Data for this task:
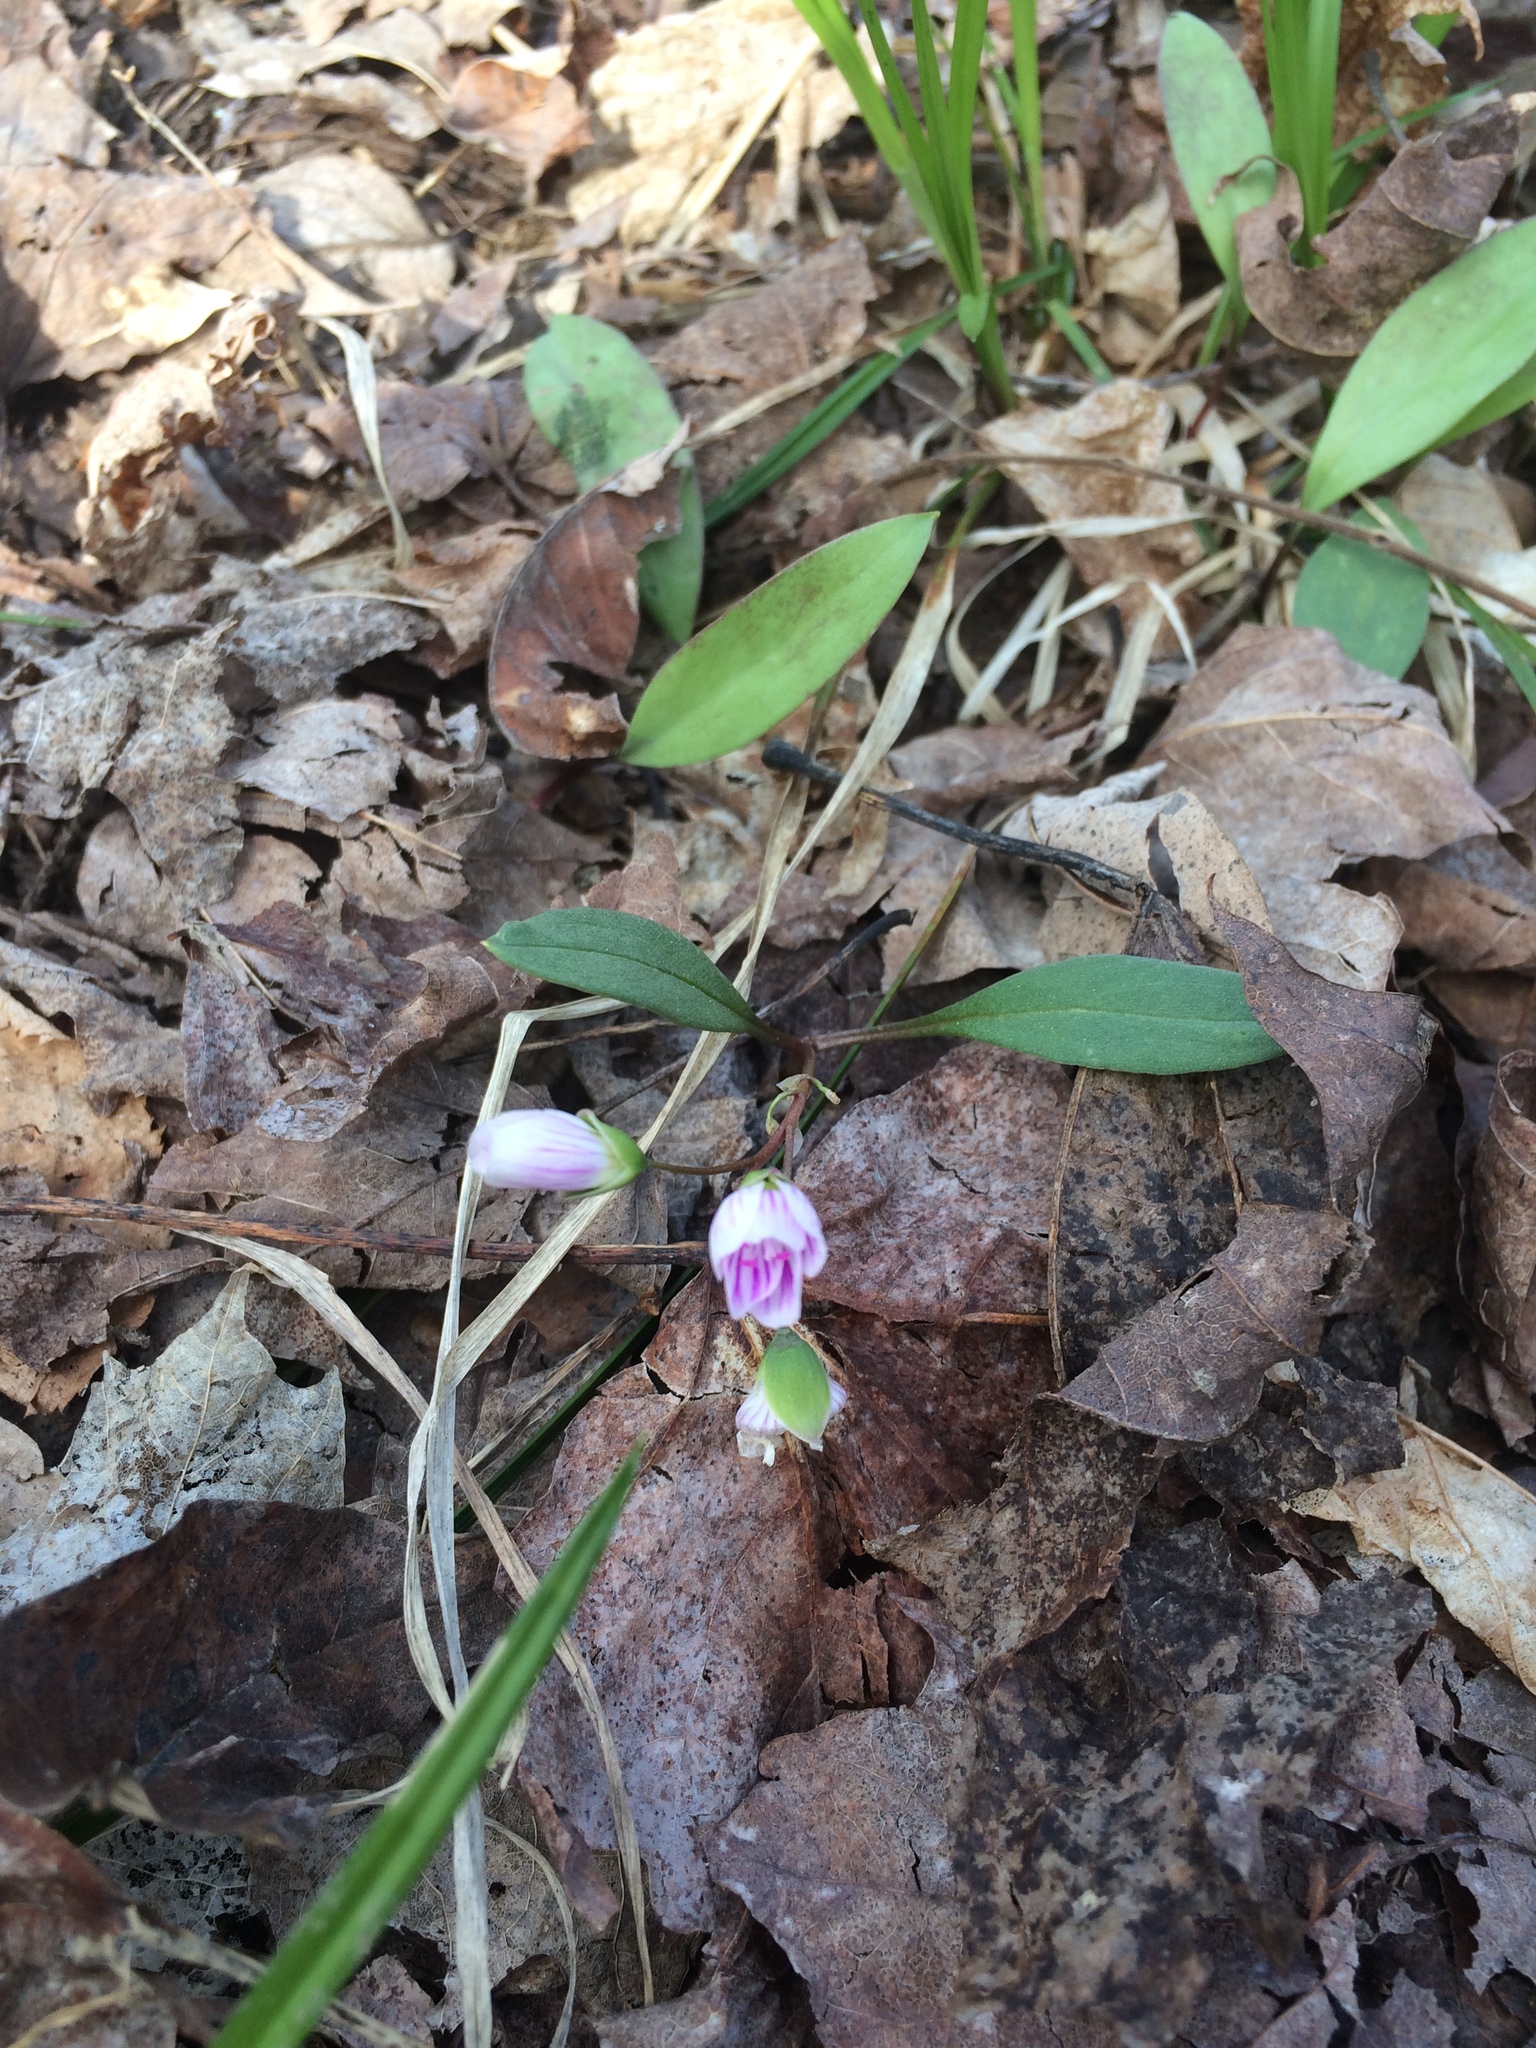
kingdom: Plantae
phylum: Tracheophyta
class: Magnoliopsida
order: Caryophyllales
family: Montiaceae
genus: Claytonia
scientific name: Claytonia caroliniana
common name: Carolina spring beauty
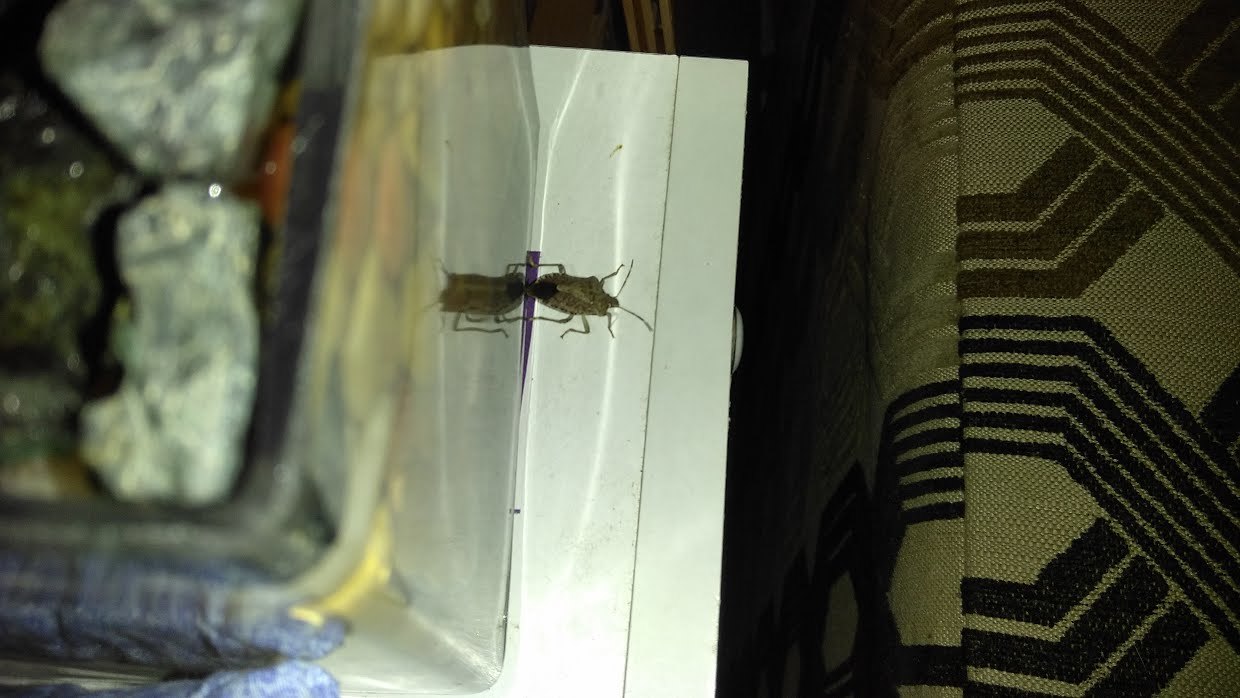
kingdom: Animalia
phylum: Arthropoda
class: Insecta
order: Hemiptera
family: Pentatomidae
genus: Halyomorpha
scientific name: Halyomorpha halys
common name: Brown marmorated stink bug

Short exercise: Reproduce every line of the material above verbatim, leaving out the pictures.

Correct response:
kingdom: Plantae
phylum: Tracheophyta
class: Magnoliopsida
order: Caryophyllales
family: Montiaceae
genus: Claytonia
scientific name: Claytonia caroliniana
common name: Carolina spring beauty
kingdom: Animalia
phylum: Arthropoda
class: Insecta
order: Hemiptera
family: Pentatomidae
genus: Halyomorpha
scientific name: Halyomorpha halys
common name: Brown marmorated stink bug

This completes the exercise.